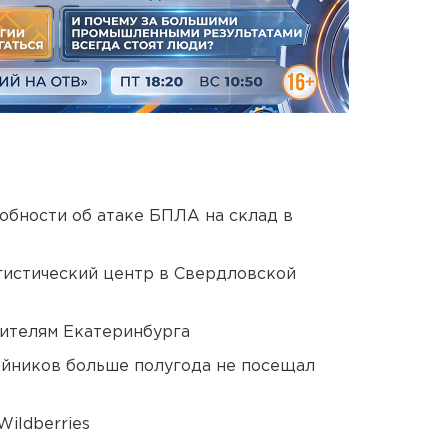
обности об атаке БПЛА на склад в
гистический центр в Свердловской
ителям Екатеринбурга
йников больше полугода не посещал
ildberries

━━━━

Action item
With the pictures set aside, write out the whole listing exactly.

Solution to the exercise
обности об атаке БПЛА на склад в
гистический центр в Свердловской
ителям Екатеринбурга
йников больше полугода не посещал
ildberries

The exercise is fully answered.